There are still opportunities to get incremental production between Appalachia and the Perryville Hub in North Louisiana. Natural Gas Pipeline Company of America (NGPL) has some spare capacity, and the pipeline, which in addition to the proposed second phase of its Gulf Coast Southbound project, has proposed a nearly 0.5 Bcf/d expansion to feed Sabine Pass, with Cheniere signing on to capture that available capacity and more diverse sources of supply.
“But that supply and capacity, in particular, is limited. For basins like the Fayetteville and Oklahoma to participate, additional infrastructure projects are needed,” Scott said. “First movers on securing pipeline capacity may be at an advantage than those who take a slower path, one that’s reliant on marketers or producers to bring them supply.”
Meanwhile, the regulatory process itself has become a bottleneck for some proposed pipeline projects. Both designed to move Appalachia gas to Southeast markets, the Atlantic Coast and Mountain Valley pipelines have become the poster children for extreme regulatory setbacks as greenfield infrastructure projects in the Northeast continue to face strong grassroots opposition.
Even for projects like Midship and Cheyenne Connector that have been relatively innocuous from a public perception perspective, there have been delays at the federal level. Cheyenne’s proposed timeline had called for construction to begin this summer, with in-service in October.

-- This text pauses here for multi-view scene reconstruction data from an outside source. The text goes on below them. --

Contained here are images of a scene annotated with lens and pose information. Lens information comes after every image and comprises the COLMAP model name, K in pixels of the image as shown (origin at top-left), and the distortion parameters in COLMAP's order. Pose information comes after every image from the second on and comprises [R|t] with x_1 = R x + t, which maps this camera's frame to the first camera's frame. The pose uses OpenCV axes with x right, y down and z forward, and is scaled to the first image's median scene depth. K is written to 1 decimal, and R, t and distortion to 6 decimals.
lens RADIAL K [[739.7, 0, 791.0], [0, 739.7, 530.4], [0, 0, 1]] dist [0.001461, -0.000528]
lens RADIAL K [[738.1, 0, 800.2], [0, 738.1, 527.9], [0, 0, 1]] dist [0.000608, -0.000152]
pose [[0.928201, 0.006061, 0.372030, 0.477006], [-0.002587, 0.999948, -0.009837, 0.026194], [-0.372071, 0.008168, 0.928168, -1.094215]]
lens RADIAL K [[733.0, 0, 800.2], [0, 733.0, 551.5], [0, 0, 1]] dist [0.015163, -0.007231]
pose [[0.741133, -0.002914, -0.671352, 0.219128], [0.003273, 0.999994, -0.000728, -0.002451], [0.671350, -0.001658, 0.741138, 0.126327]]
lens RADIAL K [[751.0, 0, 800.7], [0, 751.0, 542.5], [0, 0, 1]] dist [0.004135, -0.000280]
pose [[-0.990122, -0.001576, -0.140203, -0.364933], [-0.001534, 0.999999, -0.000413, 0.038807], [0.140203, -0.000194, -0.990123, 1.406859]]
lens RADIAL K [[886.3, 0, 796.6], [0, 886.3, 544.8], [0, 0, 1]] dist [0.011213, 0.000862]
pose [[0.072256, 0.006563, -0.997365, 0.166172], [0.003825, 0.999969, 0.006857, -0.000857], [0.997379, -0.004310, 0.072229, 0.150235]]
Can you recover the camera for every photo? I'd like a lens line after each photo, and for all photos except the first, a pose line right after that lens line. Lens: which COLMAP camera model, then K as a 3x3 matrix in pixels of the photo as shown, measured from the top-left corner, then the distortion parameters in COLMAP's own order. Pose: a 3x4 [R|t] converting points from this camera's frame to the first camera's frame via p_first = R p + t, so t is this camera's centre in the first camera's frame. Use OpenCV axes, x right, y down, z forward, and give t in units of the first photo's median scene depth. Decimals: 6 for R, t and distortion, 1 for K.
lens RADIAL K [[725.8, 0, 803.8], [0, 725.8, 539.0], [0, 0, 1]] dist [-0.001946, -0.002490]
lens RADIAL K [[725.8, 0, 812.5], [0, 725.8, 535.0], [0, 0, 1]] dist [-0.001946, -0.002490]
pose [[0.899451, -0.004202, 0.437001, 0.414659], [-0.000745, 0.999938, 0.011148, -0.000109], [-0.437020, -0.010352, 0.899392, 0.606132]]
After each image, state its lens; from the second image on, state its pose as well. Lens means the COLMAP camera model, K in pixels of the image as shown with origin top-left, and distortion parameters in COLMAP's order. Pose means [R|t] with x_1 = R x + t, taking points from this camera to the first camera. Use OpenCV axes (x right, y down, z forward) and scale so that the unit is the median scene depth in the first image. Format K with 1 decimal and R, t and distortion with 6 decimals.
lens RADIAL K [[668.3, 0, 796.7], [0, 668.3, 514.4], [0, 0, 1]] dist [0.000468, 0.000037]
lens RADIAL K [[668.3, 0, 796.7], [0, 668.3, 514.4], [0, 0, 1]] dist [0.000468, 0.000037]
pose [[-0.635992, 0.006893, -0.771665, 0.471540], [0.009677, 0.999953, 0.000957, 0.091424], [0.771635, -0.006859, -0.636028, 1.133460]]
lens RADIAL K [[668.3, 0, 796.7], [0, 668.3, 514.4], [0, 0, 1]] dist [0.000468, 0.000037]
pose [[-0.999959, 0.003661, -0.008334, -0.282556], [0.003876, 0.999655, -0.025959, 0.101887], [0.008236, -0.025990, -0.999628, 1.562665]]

The pipeline’s developers cited Federal Energy Regulatory Commission inaction as the reason for in-service pushback to early 2020.
“We think as time continues to move on...that environment likely only becomes more and more challenging, so delays and cost overruns may become more of an issue over time,” Scott said.
BTU expects the average pipeline cost/mile to jump to as high as $15 million in 2020-2021 from less than $3 million in 2014.
“You’re seeing cost escalations even in projects that are nearer to home in less arduous terrain,” Scott said. “New pipeline projects will likely cost $7-8 million/mile to build across the marshes of Louisiana and to the extent they are interstate pipelines, there is risk to the timing of those projects versus the timing of the export projects, and certainly in cost over time.”
To be sure, Kinder management has touted its vast Texas network to link growing supply and demand markets in the state. On Permian Pass, which is not yet part of the backlog, CEO Steven Kean said, “We can bridge the two and connect to our premier Texas intrastate pipeline network and stay entirely within the state of Texas, where we have more commercial flexibility.”
As part of its three-pronged Tellurian Pipeline Network, the Driftwood LNG developer is also proposing the Permian Global Access pipeline, which would feed its not-yet-sanctioned terminal in Calcasieu Parish, LA.
“Where those projects land on the Gulf Coast will dictate the winners and losers of second-wave LNG projects and their ability to access that supply,” Scott said.
Meanwhile, with associated gas production from the Permian expected to remain strong, there is plenty of appetite for those pipelines and more, according to BTU.
“The Permian is running chockablock full,” Scott said. “At a minimum, 3.8 Bcf/d of additional pipe capacity from the Permian, beyond Gulf Coast Express, Permian Highway and Whistler, should be built targeting the Texas/Louisiana border of the Gulf Coast.”